If you’re a student of Corvette trivia, history and memorabilia, the odds are pretty good that you’re familiar with the term Sting Ray. Since its introduction in 1963, that name and the now-famous emblem have become enduring icons in the American sports car hall of fame. Stingray is another iteration of the name, but we’ll need to take a step back in time to see how that evolved.
The Corvette Story actually starts earlier, but the first Corvette was completed on June 30, 1953, and that’s where we’ll begin. That model was the first year of what’s now known as the C1 generation. The first 15 units were hand built in a garage in Flint, Michigan. The rest were produced in a brand new GM factory in St. Louis, Missouri, built specifically for Corvette production.
Perhaps GM was not overly confident with the public’s acceptance of their new model, because they only produced 300 units. All 300 of the production units were sold at a base price slightly under $3,500. (Today, 225 of these units are still around.) They were all convertibles with two-speed automatic transmissions, all white in color, and they all had red interior. The following year, in response to a tremendous demand for the new car, GM increased production to 12 times that of the debut year, producing a total of 3,640 units.

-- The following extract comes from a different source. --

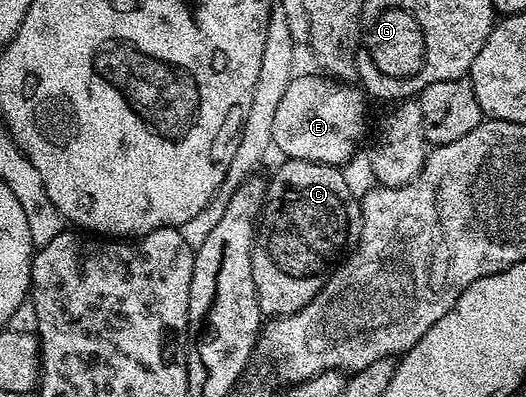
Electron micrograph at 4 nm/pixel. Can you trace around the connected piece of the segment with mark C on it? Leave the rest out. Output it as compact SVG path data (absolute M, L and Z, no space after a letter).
M295 158L283 161L283 166L269 179L266 188L266 204L262 207L256 227L254 251L252 252L252 280L258 297L258 307L263 315L281 316L296 312L324 288L330 275L358 245L362 231L362 204L360 198L351 194L341 169L325 166L319 162L305 162Z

Although the C1 Corvettes were produced until 1962, they were never given the Sting Ray or Stingray emblem. These first generation cars have come to be known as the “solid axle” generation because independent rear suspension wasn’t introduced until the 1963 model year.

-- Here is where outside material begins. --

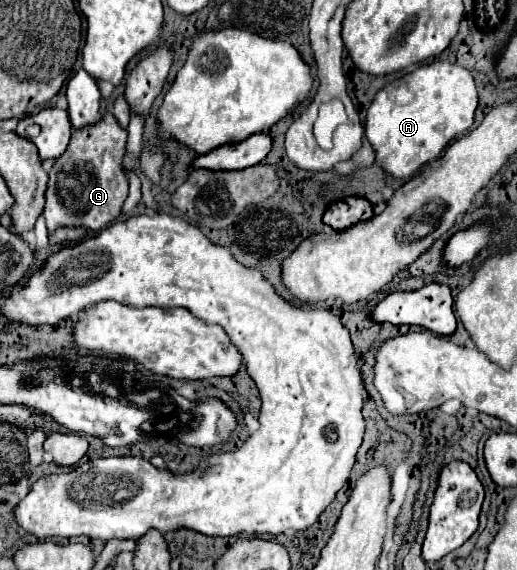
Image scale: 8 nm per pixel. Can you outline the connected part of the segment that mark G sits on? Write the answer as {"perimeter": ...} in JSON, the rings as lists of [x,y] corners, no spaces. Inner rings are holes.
{"perimeter":[[[105,112],[99,122],[73,132],[65,154],[61,154],[49,170],[43,210],[49,232],[57,230],[59,226],[85,226],[99,232],[119,218],[129,188],[121,166],[125,142],[127,130],[119,126],[111,112]]]}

And when that change took place and the C2 generation began rolling off the production lines, these models were christened with a new name that would become a household word in short order. They became known as the Sting Ray (two words).
The emblem bearing that version of the name was used from 1963 until 1967. When GM determined it was time for a new design, the 1968 model year Corvette became the first of the C3 generation. For some reason, lost to history at this point, this model year was not given the Sting Ray emblem.
It wasn’t until the 1969 model year that the name and its accompanying emblem were returned to their rightful place. However, there were a couple of revisions to the now familiar logo when it was revealed. The name had been reduced to one word—Stingray—and the typeface changed from a sans serif to a script. And the rest is history.